(Collected data)
::::::

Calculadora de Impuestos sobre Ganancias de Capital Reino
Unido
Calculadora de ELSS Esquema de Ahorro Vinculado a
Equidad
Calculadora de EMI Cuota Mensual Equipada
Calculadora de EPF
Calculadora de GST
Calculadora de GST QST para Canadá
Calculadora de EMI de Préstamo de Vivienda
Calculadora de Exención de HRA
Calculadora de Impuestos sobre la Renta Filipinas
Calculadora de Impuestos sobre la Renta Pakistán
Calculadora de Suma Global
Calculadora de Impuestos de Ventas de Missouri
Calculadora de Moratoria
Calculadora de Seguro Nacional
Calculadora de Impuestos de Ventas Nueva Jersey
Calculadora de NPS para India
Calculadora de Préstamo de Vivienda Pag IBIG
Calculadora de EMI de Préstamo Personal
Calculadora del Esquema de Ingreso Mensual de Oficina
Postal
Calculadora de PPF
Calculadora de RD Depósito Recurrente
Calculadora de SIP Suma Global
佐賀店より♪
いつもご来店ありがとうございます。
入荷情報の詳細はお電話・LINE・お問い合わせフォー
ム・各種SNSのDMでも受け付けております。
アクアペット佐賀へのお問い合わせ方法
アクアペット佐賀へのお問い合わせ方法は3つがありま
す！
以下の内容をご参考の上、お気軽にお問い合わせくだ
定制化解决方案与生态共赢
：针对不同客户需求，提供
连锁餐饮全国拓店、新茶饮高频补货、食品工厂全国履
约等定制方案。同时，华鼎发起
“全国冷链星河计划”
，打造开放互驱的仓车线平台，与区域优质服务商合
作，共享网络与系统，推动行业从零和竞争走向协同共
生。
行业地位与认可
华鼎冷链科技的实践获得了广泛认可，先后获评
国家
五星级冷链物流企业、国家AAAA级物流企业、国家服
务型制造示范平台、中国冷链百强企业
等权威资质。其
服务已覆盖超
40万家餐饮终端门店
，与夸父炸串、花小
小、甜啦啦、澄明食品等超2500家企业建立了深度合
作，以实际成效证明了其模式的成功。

::::::

▶ **EXERCISE DIRECTIONS**: Verbatim reproduction of the entries is required.

▶ **WRITTEN ANSWER**:
Calculadora de Impuestos sobre Ganancias de Capital Reino
Unido
Calculadora de ELSS Esquema de Ahorro Vinculado a
Equidad
Calculadora de EMI Cuota Mensual Equipada
Calculadora de EPF
Calculadora de GST
Calculadora de GST QST para Canadá
Calculadora de EMI de Préstamo de Vivienda
Calculadora de Exención de HRA
Calculadora de Impuestos sobre la Renta Filipinas
Calculadora de Impuestos sobre la Renta Pakistán
Calculadora de Suma Global
Calculadora de Impuestos de Ventas de Missouri
Calculadora de Moratoria
Calculadora de Seguro Nacional
Calculadora de Impuestos de Ventas Nueva Jersey
Calculadora de NPS para India
Calculadora de Préstamo de Vivienda Pag IBIG
Calculadora de EMI de Préstamo Personal
Calculadora del Esquema de Ingreso Mensual de Oficina
Postal
Calculadora de PPF
Calculadora de RD Depósito Recurrente
Calculadora de SIP Suma Global
佐賀店より♪
いつもご来店ありがとうございます。
入荷情報の詳細はお電話・LINE・お問い合わせフォー
ム・各種SNSのDMでも受け付けております。
アクアペット佐賀へのお問い合わせ方法
アクアペット佐賀へのお問い合わせ方法は3つがありま
す！
以下の内容をご参考の上、お気軽にお問い合わせくだ
定制化解决方案与生态共赢
：针对不同客户需求，提供
连锁餐饮全国拓店、新茶饮高频补货、食品工厂全国履
约等定制方案。同时，华鼎发起
“全国冷链星河计划”
，打造开放互驱的仓车线平台，与区域优质服务商合
作，共享网络与系统，推动行业从零和竞争走向协同共
生。
行业地位与认可
华鼎冷链科技的实践获得了广泛认可，先后获评
国家
五星级冷链物流企业、国家AAAA级物流企业、国家服
务型制造示范平台、中国冷链百强企业
等权威资质。其
服务已覆盖超
40万家餐饮终端门店
，与夸父炸串、花小
小、甜啦啦、澄明食品等超2500家企业建立了深度合
作，以实际成效证明了其模式的成功。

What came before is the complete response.